The Government denied any negligence. It also alleged that PRD employees were exercising due care in the administration of the statute and regulations and hence it was exempt from liability under the exception in 28 U.S.C.A. § 2680(a), and that liability was likewise barred by the discretionary function exception of § 2680(a).

After a lengthy trial the district court found for the Government. The court’s opinion essentially found that PRD had evaluated the label in accordance with FI-FRA and the regulations as far as specific label items required by the statute and regulations were concerned; that PRD had discretion in that it must make policy judgments as to necessary label contents beyond those specific requirements; that the decision on the need for further testing and investigation of the alkyl mercury compound was a determination within the discretion of the Director of PRD; and that argument as to the failure of PRD to implement the Interdepartmental Agreement was immaterial because cancellation of Panogen’s registration was within the Director’s discretion.

The court concluded, inter alia, that where the agency -performed its duties under the statute, and where the evaluation of the label and the decision to re-register the product involved discretion, even if that discretion was abused, 28 U.S.C.A. § 2680(a) applied and the Government was immune from suit. The action was dismissed and this appeal followed.

I

Federal Regulation of Pesticides

FIFRA provides the basic framework for the federal regulation of “economic poisons” in interstate commerce. 6 The Act requires that every economic poison must be registered with the Secretary of Agriculture before it can be marketed in interstate commerce. 7 U.S.C.A. § 135b(a). In order to have his product registered under the Act, an applicant had to demonstrate to the *373 satisfaction of the Secretary 7 that his economic poison is effective as claimed and that it meets the safety requirements of the Act. 7 U.S.C.A. § 135b(b).

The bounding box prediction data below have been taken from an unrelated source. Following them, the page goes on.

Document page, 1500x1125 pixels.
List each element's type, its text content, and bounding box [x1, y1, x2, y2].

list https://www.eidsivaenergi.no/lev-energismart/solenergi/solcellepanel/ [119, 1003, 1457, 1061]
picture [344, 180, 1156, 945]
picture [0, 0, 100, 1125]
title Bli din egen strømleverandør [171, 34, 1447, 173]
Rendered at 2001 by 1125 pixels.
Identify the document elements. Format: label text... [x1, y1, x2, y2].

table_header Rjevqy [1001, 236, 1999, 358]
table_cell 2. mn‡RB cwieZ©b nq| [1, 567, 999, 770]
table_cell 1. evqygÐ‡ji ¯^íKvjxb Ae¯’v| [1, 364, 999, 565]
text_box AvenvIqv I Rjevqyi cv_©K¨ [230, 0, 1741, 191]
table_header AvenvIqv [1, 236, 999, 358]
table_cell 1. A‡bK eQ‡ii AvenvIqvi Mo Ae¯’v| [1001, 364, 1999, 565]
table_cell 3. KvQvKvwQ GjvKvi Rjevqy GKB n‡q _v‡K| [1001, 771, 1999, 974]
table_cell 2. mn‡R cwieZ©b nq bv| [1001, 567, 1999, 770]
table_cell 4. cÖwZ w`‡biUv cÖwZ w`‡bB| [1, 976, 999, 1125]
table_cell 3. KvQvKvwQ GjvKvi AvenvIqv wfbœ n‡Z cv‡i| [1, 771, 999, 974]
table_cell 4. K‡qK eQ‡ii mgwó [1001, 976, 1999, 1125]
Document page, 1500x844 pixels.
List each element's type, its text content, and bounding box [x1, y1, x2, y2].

The Secretary delegated his authority to the Director of PRD. 7 CFR § 362.3 (Jan. 1, 1970). 8 In order for a product to be registered, the manufacturer was required to submit to PRD an application for registration which included copies of the proposed labeling and the results of tests which measured the product’s toxicity and efficacy. 7 U.S.C.A. § 135b(a); 7 CFR § 362.10(c) (Jan. 1,1970). The application was evaluated by three separate groups within PRD. First, the “new chemicals evaluation staff” reviewed the label for accuracy in such areas as ingredient statements, chemical composition and chemical nomenclature. Second, the “product evaluation staff” reviewed the test data and the labels for the purpose of evaluating statements on the poison’s effectiveness in the control of pests and other plant diseases. Third, the “pesticides safety evaluation staff” reviewed the toxicological data relating to the product’s safety with respect to man and animals, and determined which warnings and precautionary statements should be placed on the label. When the poison’s labeling was approved and the Secretary found that the claims for the product were warranted, he registered the product. 7 U.S.C.A. § 135b(b).

This registration was good for five years.